With the evolution of cloud computing, the IT infrastructure has undergone a rapid revolution. To add more flexibility & scalability to the software on cloud, Serverless Functions comes into the picture. Although I should point out immediately that the term “Serverless is not actually server less”.
In my previous blog, I already discussed that the future cloud-native applications will stand on a combination of both microservices and Serverless, often wrapped as Linux containers.

Virtual Machines(VMs) & the cloud-enabled DevOps collaborate together to optimize technology processes. Cloud technologies dynamic computation and storage feature made it easier to provision for resources.
The idea behind DevOps is that developers no longer need to worry about infrastructure because that’s taken care of in the background by programs such as Ansible, Chef, and Puppet.

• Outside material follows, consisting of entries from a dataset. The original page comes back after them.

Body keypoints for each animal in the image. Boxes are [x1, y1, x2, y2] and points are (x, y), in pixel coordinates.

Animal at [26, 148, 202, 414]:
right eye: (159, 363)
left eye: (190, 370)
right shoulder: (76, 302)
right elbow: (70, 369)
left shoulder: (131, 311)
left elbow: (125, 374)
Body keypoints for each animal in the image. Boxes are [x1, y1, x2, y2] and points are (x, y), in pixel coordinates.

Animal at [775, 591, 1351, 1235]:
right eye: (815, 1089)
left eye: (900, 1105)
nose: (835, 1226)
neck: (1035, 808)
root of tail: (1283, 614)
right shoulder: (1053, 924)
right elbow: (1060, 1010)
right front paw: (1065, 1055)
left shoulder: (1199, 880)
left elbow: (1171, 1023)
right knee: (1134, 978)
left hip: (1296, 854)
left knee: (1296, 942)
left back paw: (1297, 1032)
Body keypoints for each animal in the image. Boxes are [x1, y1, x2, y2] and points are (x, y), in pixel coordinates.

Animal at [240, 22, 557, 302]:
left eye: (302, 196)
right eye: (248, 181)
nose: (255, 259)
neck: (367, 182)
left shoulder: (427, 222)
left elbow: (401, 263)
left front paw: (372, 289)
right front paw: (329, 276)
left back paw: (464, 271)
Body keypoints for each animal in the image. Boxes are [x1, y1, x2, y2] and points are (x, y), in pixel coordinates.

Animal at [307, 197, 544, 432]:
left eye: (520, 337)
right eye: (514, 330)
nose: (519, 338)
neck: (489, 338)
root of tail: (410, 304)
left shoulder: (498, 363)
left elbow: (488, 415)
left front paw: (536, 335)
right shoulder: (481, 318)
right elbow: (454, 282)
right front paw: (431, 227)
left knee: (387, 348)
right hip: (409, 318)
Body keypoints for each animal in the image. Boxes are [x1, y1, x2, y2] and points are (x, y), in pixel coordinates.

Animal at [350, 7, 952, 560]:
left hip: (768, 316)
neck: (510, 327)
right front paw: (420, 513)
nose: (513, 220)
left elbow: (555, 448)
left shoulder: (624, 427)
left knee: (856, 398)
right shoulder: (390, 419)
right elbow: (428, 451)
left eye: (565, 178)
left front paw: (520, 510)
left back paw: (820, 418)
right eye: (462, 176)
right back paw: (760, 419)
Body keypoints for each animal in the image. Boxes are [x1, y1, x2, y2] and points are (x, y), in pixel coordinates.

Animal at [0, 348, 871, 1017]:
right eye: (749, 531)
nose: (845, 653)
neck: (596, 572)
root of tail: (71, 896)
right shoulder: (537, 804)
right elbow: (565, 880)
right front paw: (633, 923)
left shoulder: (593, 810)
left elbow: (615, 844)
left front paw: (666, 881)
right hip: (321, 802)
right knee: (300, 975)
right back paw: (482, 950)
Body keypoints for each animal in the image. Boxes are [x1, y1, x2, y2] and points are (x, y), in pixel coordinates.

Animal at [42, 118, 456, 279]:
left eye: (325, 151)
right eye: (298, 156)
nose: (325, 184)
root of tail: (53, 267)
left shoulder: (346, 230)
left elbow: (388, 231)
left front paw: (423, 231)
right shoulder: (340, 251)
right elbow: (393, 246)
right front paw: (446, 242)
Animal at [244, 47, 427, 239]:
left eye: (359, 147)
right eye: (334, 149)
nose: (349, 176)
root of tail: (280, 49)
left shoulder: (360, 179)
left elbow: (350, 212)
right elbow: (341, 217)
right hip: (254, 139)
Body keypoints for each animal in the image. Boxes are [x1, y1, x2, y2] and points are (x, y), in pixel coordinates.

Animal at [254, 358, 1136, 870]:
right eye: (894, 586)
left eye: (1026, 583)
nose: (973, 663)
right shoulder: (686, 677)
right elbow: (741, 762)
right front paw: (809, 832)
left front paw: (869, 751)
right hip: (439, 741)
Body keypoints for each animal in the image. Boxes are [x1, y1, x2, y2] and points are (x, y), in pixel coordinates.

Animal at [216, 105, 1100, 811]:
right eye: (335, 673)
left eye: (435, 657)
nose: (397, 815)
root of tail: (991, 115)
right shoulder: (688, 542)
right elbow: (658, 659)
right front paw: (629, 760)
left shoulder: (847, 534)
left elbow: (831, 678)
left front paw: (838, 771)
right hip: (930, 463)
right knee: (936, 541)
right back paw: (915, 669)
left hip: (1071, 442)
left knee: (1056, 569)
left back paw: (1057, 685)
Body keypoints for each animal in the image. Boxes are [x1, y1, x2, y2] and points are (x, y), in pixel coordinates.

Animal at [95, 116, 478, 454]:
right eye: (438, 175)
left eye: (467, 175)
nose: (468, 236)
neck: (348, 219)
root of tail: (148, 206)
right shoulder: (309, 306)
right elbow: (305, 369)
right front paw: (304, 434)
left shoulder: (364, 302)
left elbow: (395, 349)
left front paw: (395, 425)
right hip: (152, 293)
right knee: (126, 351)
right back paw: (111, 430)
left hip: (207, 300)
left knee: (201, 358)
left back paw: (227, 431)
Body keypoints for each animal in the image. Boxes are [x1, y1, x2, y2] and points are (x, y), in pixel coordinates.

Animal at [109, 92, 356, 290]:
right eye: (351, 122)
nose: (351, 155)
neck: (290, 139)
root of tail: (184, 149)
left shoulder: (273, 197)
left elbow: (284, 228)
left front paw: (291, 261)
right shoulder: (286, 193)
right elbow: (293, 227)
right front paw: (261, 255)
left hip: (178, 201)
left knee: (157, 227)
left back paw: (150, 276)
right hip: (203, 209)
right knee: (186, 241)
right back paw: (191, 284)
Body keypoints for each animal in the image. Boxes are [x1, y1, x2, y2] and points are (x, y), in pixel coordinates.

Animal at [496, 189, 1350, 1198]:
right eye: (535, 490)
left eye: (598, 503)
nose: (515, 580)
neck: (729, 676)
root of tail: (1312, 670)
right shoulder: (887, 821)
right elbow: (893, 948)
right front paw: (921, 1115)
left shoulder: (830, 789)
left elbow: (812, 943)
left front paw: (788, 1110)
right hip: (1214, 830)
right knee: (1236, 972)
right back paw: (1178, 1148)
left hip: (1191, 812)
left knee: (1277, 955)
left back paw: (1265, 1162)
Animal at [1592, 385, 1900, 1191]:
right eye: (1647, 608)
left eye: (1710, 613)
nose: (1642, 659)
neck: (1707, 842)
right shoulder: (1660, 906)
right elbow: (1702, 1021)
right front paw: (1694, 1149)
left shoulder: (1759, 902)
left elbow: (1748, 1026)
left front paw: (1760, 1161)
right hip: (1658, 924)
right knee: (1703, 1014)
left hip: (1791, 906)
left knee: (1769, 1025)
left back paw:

Container orchestration is the starting point 
Containers not only speed up your application using fewer resources as compared to Virtual Machine(VM) but also scale multiple, colocated containers to deliver services in a production environment.

But extensive use of containers drastically increases the complexity of managing them, which in turn requires the latest patching of the base Operating System, and managing that manually isn’t feasible.
Container orchestration programs such as Docker swarm mode, Mesosphere, and Kubernetes enables you to build application services, span multiple containers, schedule containers across a cluster, scale containers, deploy & manage at scale.
Serverless & Microservices are not the same 
Although at the initial stage, Serverless may appear more like microservices, however, there are substantial differences between the two of them in terms of pricing, scalability, complexity, granularity & time to market.
Read more here.
Serverless isn’t actually server less
Instead of using containers to run applications, serverless computing replaces containers with another abstraction layer in which the cloud provider acts as the server, dynamically managing the allocation of machine resources.
Listing down various Serverless approaches :
- Serverless is the next step up of cloud technologies, such as infrastructure-as-a-service(IaaS) cloud, where you don’t need to care about your resources(no physical memory/servers).
- Serverless is not a one-size-fits-all technology. Not every program can run in a serverless environment. It must be customized to run transitory containers functions thus called function-as-a-service (FaaS).
- Another serverless approach is backend-as-a-service (BaaS). In this API-based model, services autoscale, the containers behind them are transparent to developers and end users.
It began with AWS Lambda, other serverless services include Google Cloud Functions and Azure Functions where you-pay-as-you-go with the increasing complexity of the application.
In serverless, horizontal scaling is completely automatic, elastic, and provider managed.
If your system needs to process 100 requests in parallel, the provider handles that without any additional work from the developer where the cloud-server is managed by a third party.
Also, unlike a traditional server-based application, there is no constantly running server. Compute time is spent only when the function is called to action.
However, Serverless has its own cons. First of which is portability. An application built around Lambda, for instance, can’t easily be ported to Azure Functions resulting in vendor lock-in. Others are complexity & limitations in terms of memory overloading.
On the flip side, container orchestration is platform-independent & you don’t get stuck with vendor lock-in. Also, it is lesser complex than Serverless.
Cloud-native computing
All these technologies – VM, containers, microservices, Serverless, play their role in creating cloud-native computing, which is an approach that uses open source software stack to deploy applications.
Containerized – Each part of the application is packaged in its own container. This facilitates reproducibility, transparency, and resource isolation.
Dynamically orchestrated – To optimize resource utilization, containers are actively scheduled and managed.
Microservices-oriented – Applications are segmented into microservices. This significantly increases the overall agility and maintainability of applications.
Serverless also yields the same results which free a developer from maintaining the application servers residing on the cloud.
What’s the best? 
Complexity arises in terms of monitoring when someone has to monitor multiple microservices, & for each service, there might be several instances running in parallel.
Another form of complexity is storage management. To build successful cloud-native applications, developers have to consider new ways of managing storage, in such a way that it separates the applications from their data.
Particularly, serverless computing works best when workloads are:
- Asynchronous, concurrent, and easy to parallelize into independent units of work.
- Infrequent or with sporadic demand, with large, unpredictable variance in scaling requirements.
- Stateless and transitory, without a major need for instantaneous cold start time.
- Highly dynamic, in terms of changing business requirements that drive a need for accelerated developer velocity.
However, for increased complexity, Serverless may pull you back in certain instances, whereas microservices/containers will let you survive the complexity for its service-oriented architecture (SOA). Although SOA and microservices are not the same again.
With microservices, you’re working with a true decoupled architecture which is lighter than SOA and thus more flexible. While SOA services are deployed to servers & VMs, microservices are deployed in containers.
To be specific, depending on the application and infrastructure requirement, every IT department should evaluate how best to integrate/combine VM, container & serverless into its software stack.